** Opening The data block **

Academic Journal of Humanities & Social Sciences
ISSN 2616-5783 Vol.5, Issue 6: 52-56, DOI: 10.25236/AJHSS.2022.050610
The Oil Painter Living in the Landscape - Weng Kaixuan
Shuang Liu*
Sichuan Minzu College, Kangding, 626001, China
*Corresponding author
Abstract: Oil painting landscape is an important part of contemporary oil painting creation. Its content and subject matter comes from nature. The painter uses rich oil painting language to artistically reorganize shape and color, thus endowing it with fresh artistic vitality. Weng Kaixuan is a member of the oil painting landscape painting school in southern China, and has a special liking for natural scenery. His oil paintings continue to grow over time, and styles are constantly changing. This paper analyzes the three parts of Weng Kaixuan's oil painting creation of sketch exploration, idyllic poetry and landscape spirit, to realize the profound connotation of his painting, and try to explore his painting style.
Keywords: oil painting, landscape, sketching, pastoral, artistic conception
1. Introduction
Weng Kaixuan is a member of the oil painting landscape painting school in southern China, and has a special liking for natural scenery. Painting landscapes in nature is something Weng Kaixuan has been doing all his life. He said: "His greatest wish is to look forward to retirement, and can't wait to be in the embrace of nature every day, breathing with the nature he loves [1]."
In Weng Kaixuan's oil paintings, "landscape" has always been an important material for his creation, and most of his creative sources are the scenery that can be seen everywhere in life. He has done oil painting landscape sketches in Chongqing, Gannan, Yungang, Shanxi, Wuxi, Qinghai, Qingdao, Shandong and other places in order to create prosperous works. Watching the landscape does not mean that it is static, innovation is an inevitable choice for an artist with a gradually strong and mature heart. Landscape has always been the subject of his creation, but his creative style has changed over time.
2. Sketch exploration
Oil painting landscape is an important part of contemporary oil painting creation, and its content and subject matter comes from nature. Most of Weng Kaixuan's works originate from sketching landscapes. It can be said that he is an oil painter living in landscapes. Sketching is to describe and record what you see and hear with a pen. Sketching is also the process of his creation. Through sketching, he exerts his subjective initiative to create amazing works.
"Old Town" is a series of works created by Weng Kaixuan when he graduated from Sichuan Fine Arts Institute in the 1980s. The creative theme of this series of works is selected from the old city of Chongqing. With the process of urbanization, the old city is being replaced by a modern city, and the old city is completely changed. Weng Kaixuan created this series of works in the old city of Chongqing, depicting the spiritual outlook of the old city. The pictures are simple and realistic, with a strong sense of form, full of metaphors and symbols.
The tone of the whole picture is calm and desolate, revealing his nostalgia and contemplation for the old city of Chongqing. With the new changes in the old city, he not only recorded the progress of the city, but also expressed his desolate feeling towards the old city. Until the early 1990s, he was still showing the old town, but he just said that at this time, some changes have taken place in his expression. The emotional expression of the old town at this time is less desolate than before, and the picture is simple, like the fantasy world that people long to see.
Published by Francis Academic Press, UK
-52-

** Closing The data block **

I need all of the records above retyped exactly, please.

Academic Journal of Humanities & Social Sciences
ISSN 2616-5783 Vol.5, Issue 6: 52-56, DOI: 10.25236/AJHSS.2022.050610
The Oil Painter Living in the Landscape - Weng Kaixuan
Shuang Liu*
Sichuan Minzu College, Kangding, 626001, China
*Corresponding author
Abstract: Oil painting landscape is an important part of contemporary oil painting creation. Its content and subject matter comes from nature. The painter uses rich oil painting language to artistically reorganize shape and color, thus endowing it with fresh artistic vitality. Weng Kaixuan is a member of the oil painting landscape painting school in southern China, and has a special liking for natural scenery. His oil paintings continue to grow over time, and styles are constantly changing. This paper analyzes the three parts of Weng Kaixuan's oil painting creation of sketch exploration, idyllic poetry and landscape spirit, to realize the profound connotation of his painting, and try to explore his painting style.
Keywords: oil painting, landscape, sketching, pastoral, artistic conception
1. Introduction
Weng Kaixuan is a member of the oil painting landscape painting school in southern China, and has a special liking for natural scenery. Painting landscapes in nature is something Weng Kaixuan has been doing all his life. He said: "His greatest wish is to look forward to retirement, and can't wait to be in the embrace of nature every day, breathing with the nature he loves [1]."
In Weng Kaixuan's oil paintings, "landscape" has always been an important material for his creation, and most of his creative sources are the scenery that can be seen everywhere in life. He has done oil painting landscape sketches in Chongqing, Gannan, Yungang, Shanxi, Wuxi, Qinghai, Qingdao, Shandong and other places in order to create prosperous works. Watching the landscape does not mean that it is static, innovation is an inevitable choice for an artist with a gradually strong and mature heart. Landscape has always been the subject of his creation, but his creative style has changed over time.
2. Sketch exploration
Oil painting landscape is an important part of contemporary oil painting creation, and its content and subject matter comes from nature. Most of Weng Kaixuan's works originate from sketching landscapes. It can be said that he is an oil painter living in landscapes. Sketching is to describe and record what you see and hear with a pen. Sketching is also the process of his creation. Through sketching, he exerts his subjective initiative to create amazing works.
"Old Town" is a series of works created by Weng Kaixuan when he graduated from Sichuan Fine Arts Institute in the 1980s. The creative theme of this series of works is selected from the old city of Chongqing. With the process of urbanization, the old city is being replaced by a modern city, and the old city is completely changed. Weng Kaixuan created this series of works in the old city of Chongqing, depicting the spiritual outlook of the old city. The pictures are simple and realistic, with a strong sense of form, full of metaphors and symbols.
The tone of the whole picture is calm and desolate, revealing his nostalgia and contemplation for the old city of Chongqing. With the new changes in the old city, he not only recorded the progress of the city, but also expressed his desolate feeling towards the old city. Until the early 1990s, he was still showing the old town, but he just said that at this time, some changes have taken place in his expression. The emotional expression of the old town at this time is less desolate than before, and the picture is simple, like the fantasy world that people long to see.
Published by Francis Academic Press, UK
-52-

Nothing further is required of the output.